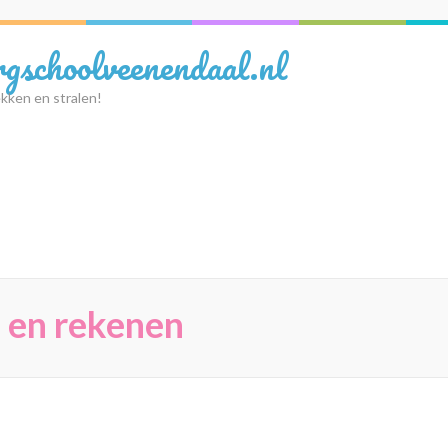
rgschoolveenendaal.nl
kken en stralen!
l en rekenen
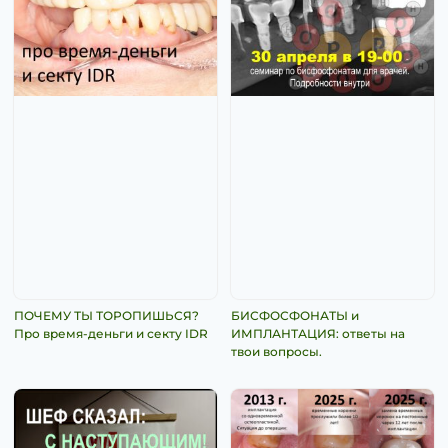
ПОЧЕМУ ТЫ ТОРОПИШЬСЯ?
БИСФОСФОНАТЫ и
Про время-деньги и секту IDR
ИМПЛАНТАЦИЯ: ответы на
твои вопросы.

━━━━━━━━━━

- PROBLEM TO WORK ON: Rewrite the text of the entries above with "вопросы" swapped for "сомнения" and everything else unchanged. Leave out the pictures.

- PROBLEM SOLUTION:
rgschoolveenendaal.nl
kken en stralen!
l en rekenen
ПОЧЕМУ ТЫ ТОРОПИШЬСЯ?
БИСФОСФОНАТЫ и
Про время-деньги и секту IDR
ИМПЛАНТАЦИЯ: ответы на
твои сомнения.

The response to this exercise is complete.